If you are planning on a taking a trip in 2016, plan on booking it now or soon. If you haven’t yet started planning a trip to take this year, start now. Why? Because a plethora of airlines are offering flights at rock bottom rates.
Thanks goes to fuel prices presently selling at levels last seen in 2003. Additionally, many airlines that were mired in red ink not too long ago are now posting record profits. A good many of those airlines are sharing some of their good fortunes with customers. Plus, January is traditionally a good month to find airline deals.
Moreover, cheap flights could be around for a while.
Investment bank Credit Suisse expects 2016 to be the seventh straight year in which the industry shows profitability. That would mark the longest positive cycle in U.S. airline history. It would also be quite an about face from the last decade when nearly every major U.S. carrier filed for bankruptcy.
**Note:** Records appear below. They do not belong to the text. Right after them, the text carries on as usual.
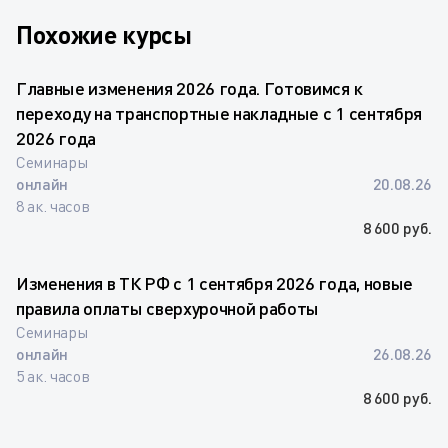
Похожие курсы
Главные изменения 2026 года. Готовимся к
переходу на транспортные накладные с 1 сентября
2026 года
Семинары
онлайн
20.08.26
8 ак. часов
8 600 руб.
Изменения в ТК РФ с 1 сентября 2026 года, новые
правила оплаты сверхурочной работы
Семинары
онлайн
26.08.26
5 ак. часов
8 600 руб.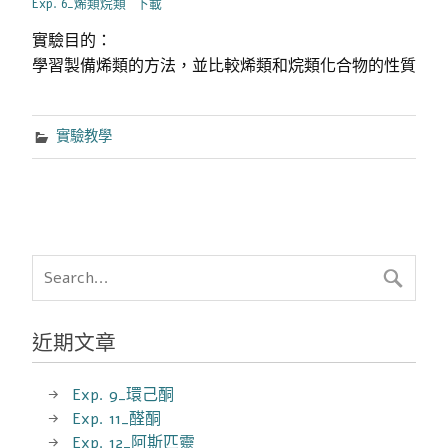
Exp. 6_烯類烷類
下載
實驗目的：
學習製備烯類的方法，並比較烯類和烷類化合物的性質
實驗教學
近期文章
Exp. 9_環己酮
Exp. 11_醛酮
Exp. 12_阿斯匹靈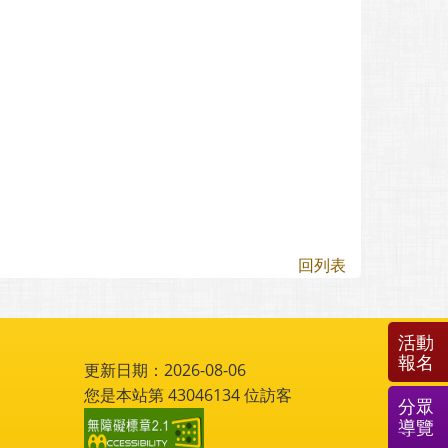
回列表
活動
報名
更新日期：2026-08-06
您是本站第
43046134
位訪客
分眾
導覽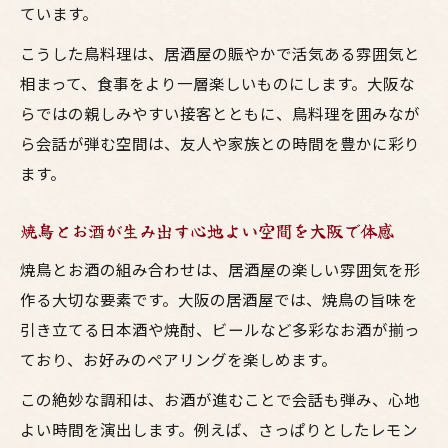
ています。
こうした鳥料理は、居酒屋の賑やかで活気ある雰囲気と
相まって、食事をより一層楽しいものにします。大阪な
らではの親しみやすい接客とともに、鳥料理を囲みなが
ら会話が弾む空間は、友人や家族との時間を豊かに彩り
ます。
焼鳥とお酒が生み出す心地よい空間を大阪で体感
焼鳥とお酒の組み合わせは、居酒屋の楽しい雰囲気を形
作る大切な要素です。大阪の居酒屋では、焼鳥の旨味を
引き立てる日本酒や焼酎、ビールなど多彩なお酒が揃っ
ており、お好みのペアリングを楽しめます。
この絶妙な調和は、お酒が進むことで会話も弾み、心地
よい時間を演出します。例えば、さっぱりとしたレモン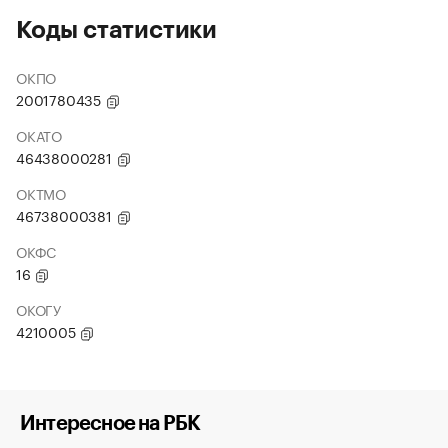
Коды статистики
ОКПО
2001780435
ОКАТО
46438000281
ОКТМО
46738000381
ОКФС
16
ОКОГУ
4210005
Интересное на РБК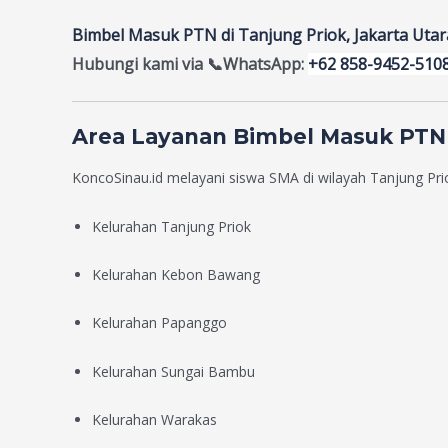
Bimbel Masuk PTN di Tanjung Priok, Jakarta Utar
Hubungi kami via
📞WhatsApp:
+62 858-9452-510
Area Layanan Bimbel Masuk PTN d
KoncoSinau.id melayani siswa SMA di wilayah Tanjung Pri
Kelurahan Tanjung Priok
Kelurahan Kebon Bawang
Kelurahan Papanggo
Kelurahan Sungai Bambu
Kelurahan Warakas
Airline research firm Hopper, which analyzes billions of airfare price searches daily, says airfares booked in January will average about $210 per domestic roundtrip. That’s more than 14 percent below the average price the same month a year ago. In fact, it’s the lowest in the last three years.
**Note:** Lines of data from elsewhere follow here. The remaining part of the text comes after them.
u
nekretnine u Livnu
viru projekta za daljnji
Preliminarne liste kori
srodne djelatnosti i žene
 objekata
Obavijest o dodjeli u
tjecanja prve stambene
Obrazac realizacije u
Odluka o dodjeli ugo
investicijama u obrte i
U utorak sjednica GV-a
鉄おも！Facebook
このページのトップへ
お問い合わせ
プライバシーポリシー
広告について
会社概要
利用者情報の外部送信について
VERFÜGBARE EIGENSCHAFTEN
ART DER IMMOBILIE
Frontier, for example, is touting one-way tickets to destinations including Denver, Pittsburgh, and Miami from a number of cities starting at $19. Spirit is offering one-way deals to cities around the country for $23. Allegiant has deals for just $37. While these deals don’t include fees, the total fares are still cut-rate.
Not to be outdone, the industry’s biggest players are hyping a number of bargain fares.
Roundtrip from Dallas to Miami on American Airlines can be bought for slightly more than $100. A round-trip flight from Atlanta to Philadelphia on Southwest was recently going for $82.
This entire year will likely be a good one in terms of deals for flyers. Ticket prices for the U.S. are expected to rise a minuscule 0.5 percent this year, according to the 2016 Global Business Travel Outlook report. Low oil prices are playing a key role in the sharply reduced fares.
Southwest Chairman and Chief Executive Office Gary Kelly said on January 21 after robust fourth quarter 2015 results that travel demand in 2016 continues to be strong amid lower fares.
Airlines overall saved billions in 2015 amid lower jet fuel costs and ample supply. They are expected to save even more in 2016, absent a sudden or unexpected spike in oil prices.
And thanks to record profitability, airlines are improving things they put on hold for years as they struggled to simply stay afloat. Carriers are hiring more people, buying more and newer planes, upgrading airport lounges, improving baggage handling systems, and investing in technologies to make flying safer. There’s comfort in that alone.
With the current glut of oil in storage and no slowdown in production, cheap oil prices will be around for a while and will likely spur a flurry of flight deals. And the cost savings for airlines should make flying much more comfortable in the months ahead. For many, that’s priceless.